Expelled is a film that will have a lot of people saying a lot of different things about it. Religious conservatives will likely declare it to be a stunning refutation of Darwinism and pretty much everyone else will see it as a pile of rubbish. Be careful about accepting at face value what you hear about this film; this is one of those films that one must see for oneself. The film is very open ended and one can imprint almost anything you want onto it; this is a weakness of the film, but also just might be its saving grace.

Judging just from the film, I am not certain were Ben Stein stands on the issue of intelligent design. He is clearly critical of what he sees as a Darwinian establishment that, from his point of view, has used strong arm tactics against all those who would dare to challenge Darwinian orthodoxy. Proponents of intelligent design are portrayed sympathetically as scientists who are the victims of a totalitarian Darwinian establishment, which seeks to quash all dissenters. This point is emphasized by frequent cuts to footage of the totalitarian regimes of Nazi Germany and the Soviet Union. To be fair to Ben Stein he specifically denies that the theory of evolution caused the Holocaust. He just believes that evolution was a key enabling factor in the rise of the Nazis. Further than this I am not certain. Is Ben Stein an actual supporter of intelligent design or is he simply defending their right to dissent? For that matter what does Ben Stein mean when he uses the terms intelligent design and Darwinian evolution; does intelligent design mean that evolution came about through a creator and does Darwinian evolution mean that evolution happened without a designer?

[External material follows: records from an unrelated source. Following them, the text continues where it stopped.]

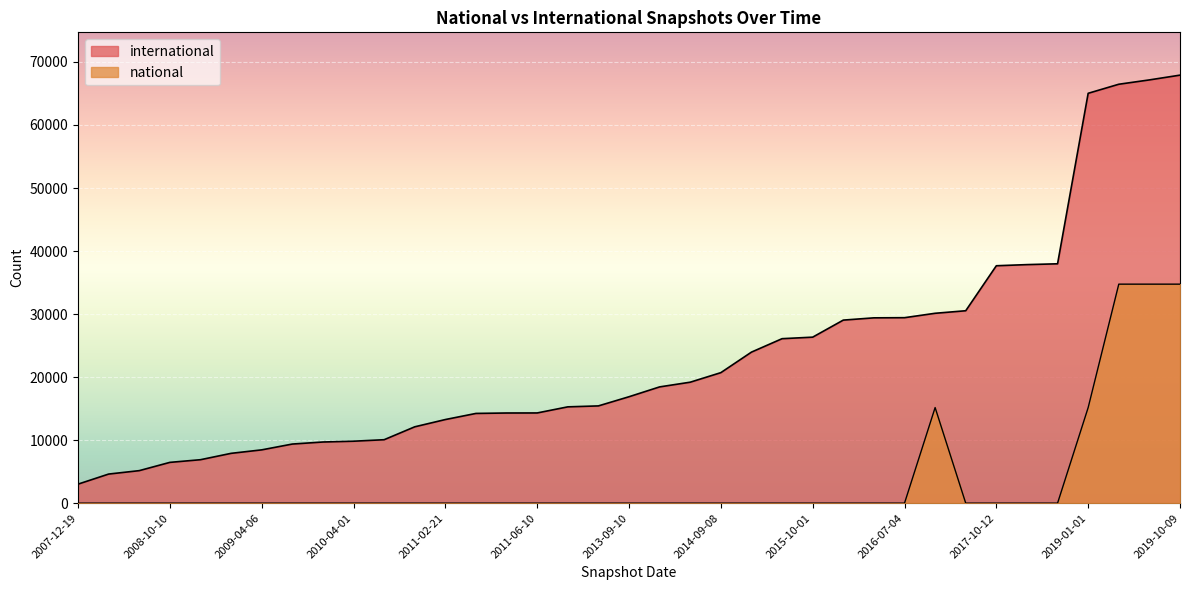

List the series in order of their overall mean, lowest first.

national, international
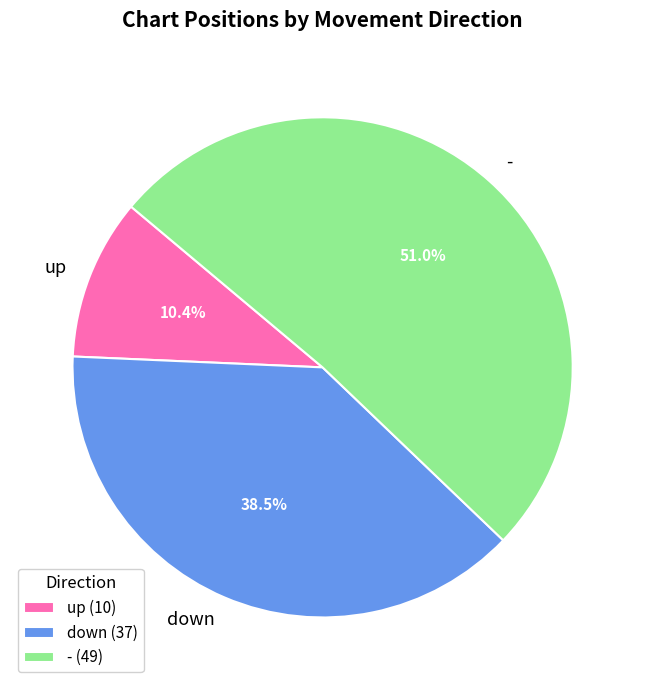

Is - the majority of the pie?

Yes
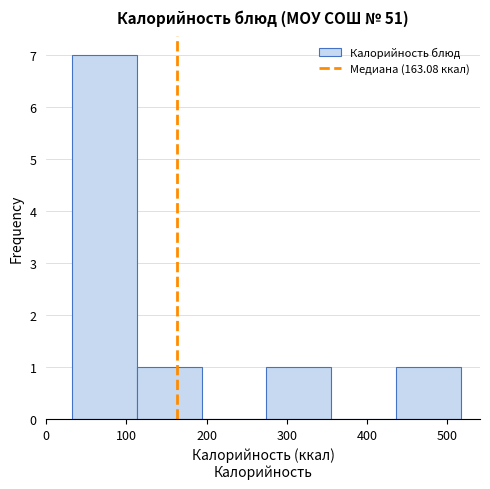

Which range on the x-axis has the tallest bar?

30 to 110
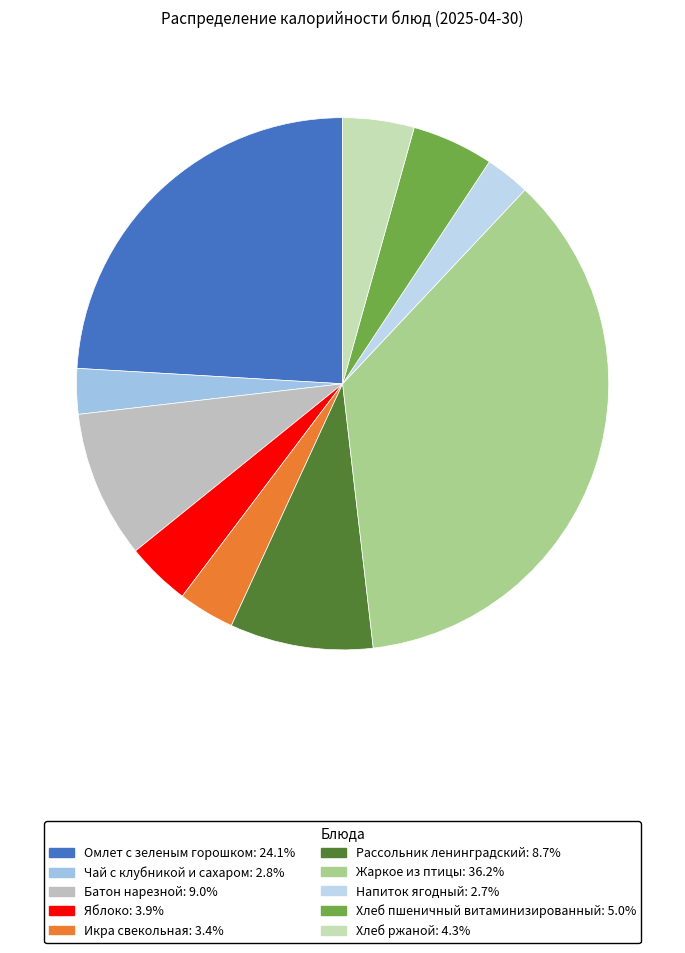

What is the largest slice in the pie chart?

Жаркое из птицы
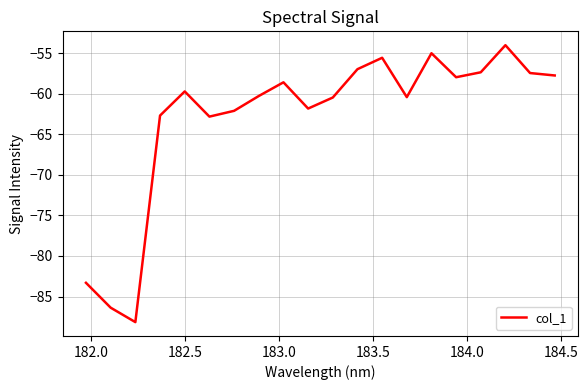

What is the smallest value displayed?

-88.2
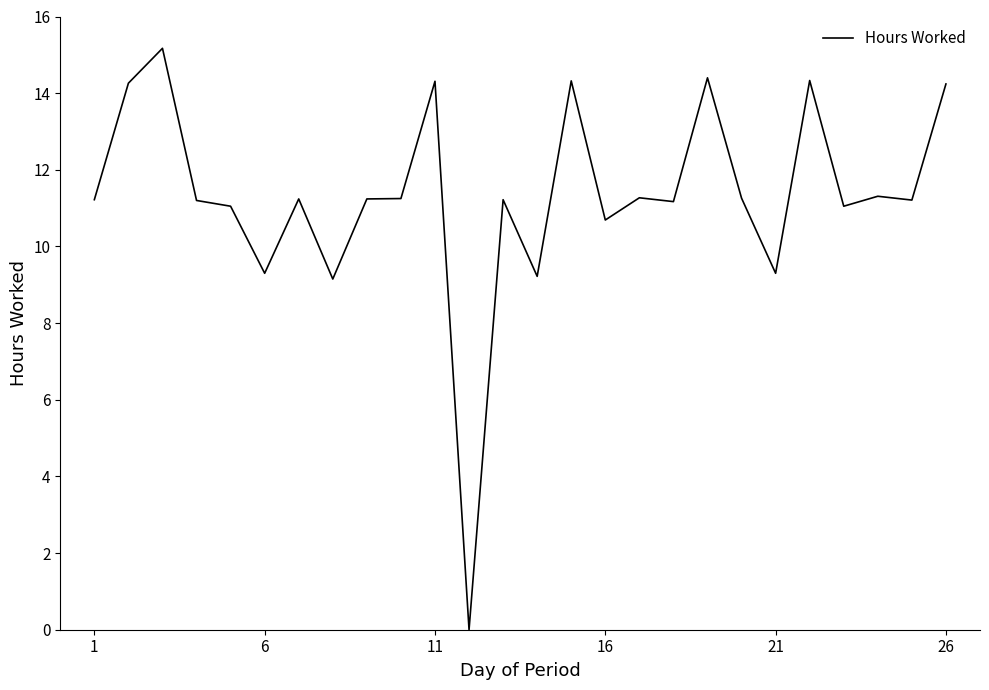

What is the greatest value displayed?

15.2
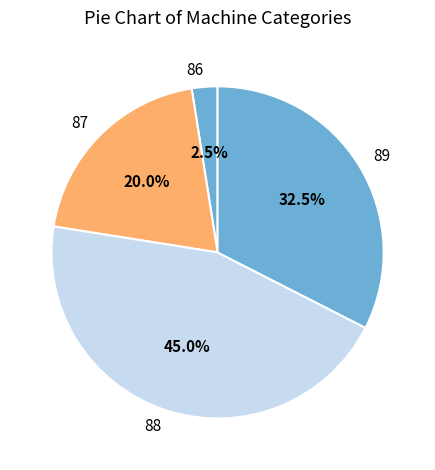

Does 88 represent more than half of the total?

No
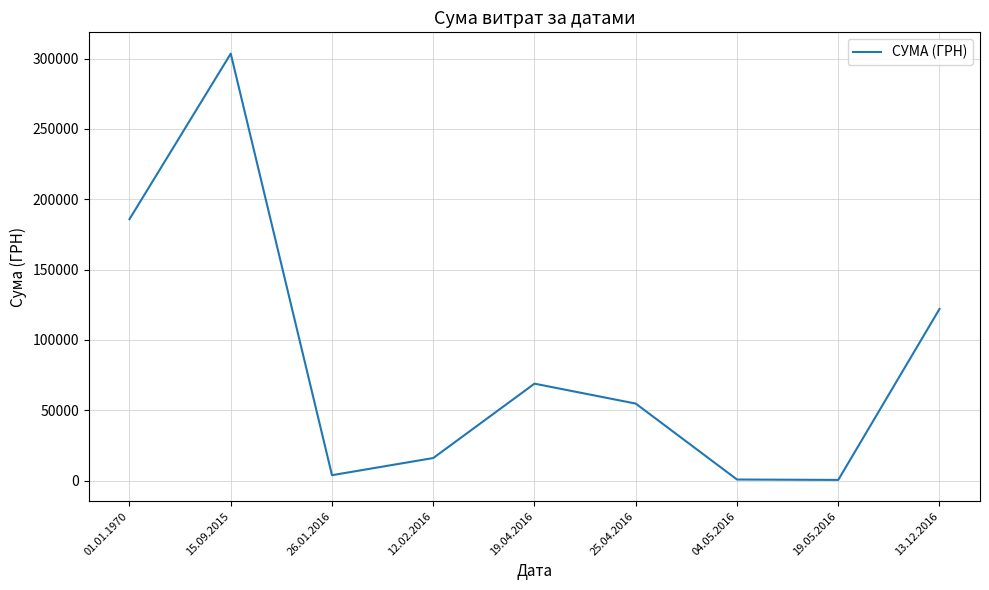

What is the minimum value shown in the chart?

528.0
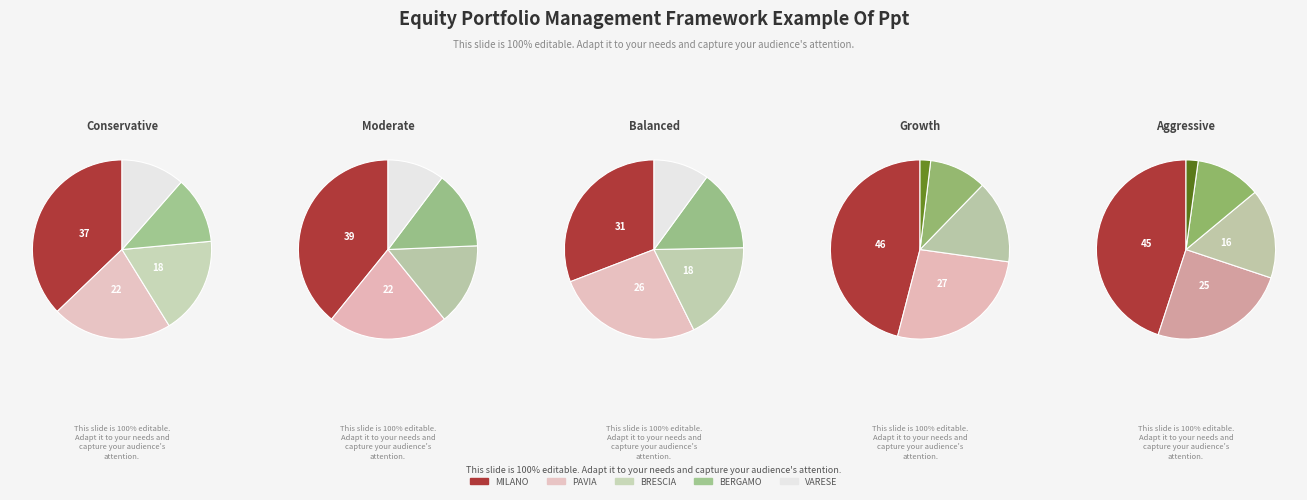

True or false: VARESE accounts for 25% of the total.

False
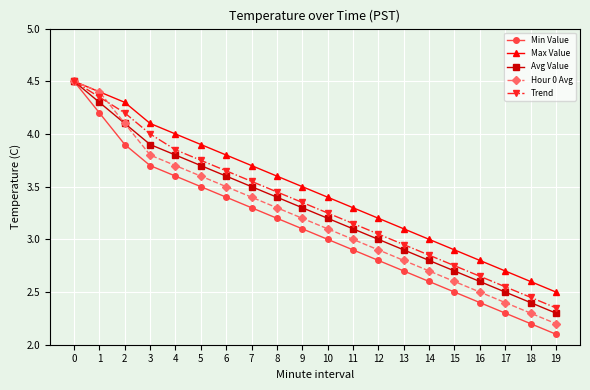

True or false: Trend has more than 1 interior local peaks.

False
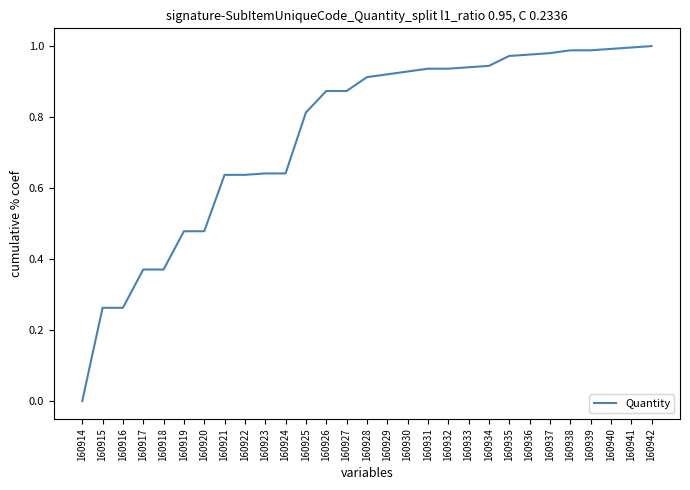

What is the difference between the maximum and second lowest values?

0.7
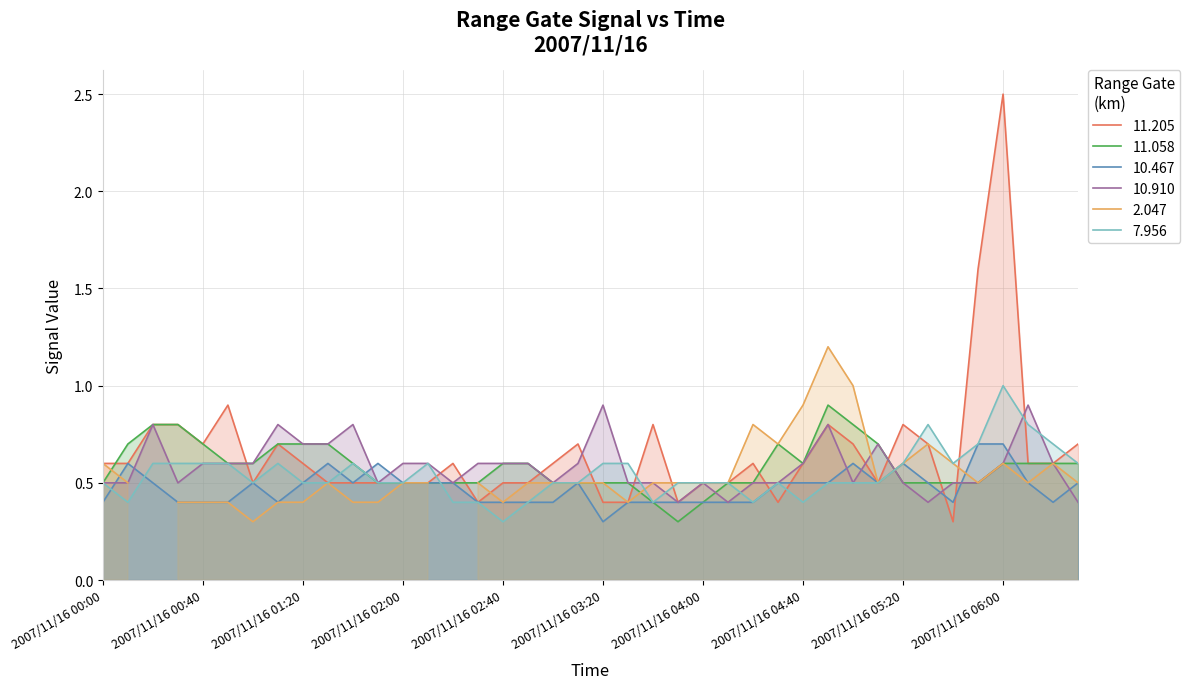

The 10.467 series shows 0.4 at 2007/11/16 02:40. True or false?

True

This lack of clarity severally weakens the film, turning it into a hodgepodge of vague generalizations. We are given a parade of people representing either “Big Science” on the one hand or who are dissenters from it. The film never really clarifies what each of these people hold. I think the film would have benefited if each interviewees were asked if they believed in God and if so what sort of God they believed in and to what extent they were willing to accept the theory of evolution.

I believe that this film, despite itself, is useful precisely because it illustrates the problem that has plagued the whole debate over evolution, which unfortunately, all too often, has descended to rhetoric, vague generalizations and accusations. While Expelled has all of these same flaws, I did not find it to be mean spirited and Ben Stein, to his credit, conducts himself with a high level of class.

This ambiguity over what the intelligent design debate is supposed to be about plays itself out very nicely over the course of the film. In the film, the head of the Discovery Institute, which has spearheaded the intelligent design movement, denies that there is anything religious about his group’s work and that they are simply critical of certain elements of traditional Darwinism. Advocates of intelligent design claim that they are not arguing for the existence of God. Believing in some sort of High Power, might offer a solution to some of the issues they raise, but that is simply speculation and has nothing really to do with their work as scientists. On the other side, Richard Dawkins, one of the most outspoken opponents of intelligent design, when interviewed, is perfectly willing to acknowledge the possibility that life was seeded by some being of “higher intelligence,” but that this being must have also come into existence by some sort of naturalistic process. So what is everyone arguing about? I guess it is that intelligent design advocates claim that Darwin is flawed. But there are a lot of ongoing debates within the scientific community as to many of the details of evolution via natural selection, such whether it happened gradually or whether it happened through relatively sudden shifts. The advocates of intelligent design do not seem to be actually rejecting Darwinian evolution so what is all the fuss about?

Despite the fact that I disagree strongly with what I think the film is trying to say, Ben Stein still manages to be entertaining. Maybe this is just me trying to see the good in what Ben Stein has produced here, but I do think that he has accomplished something worthwhile.

1 comment:

Anonymous said...

Yeah, maybe it is just you trying to see the good where there is none. Scratch that, it definitely is just you.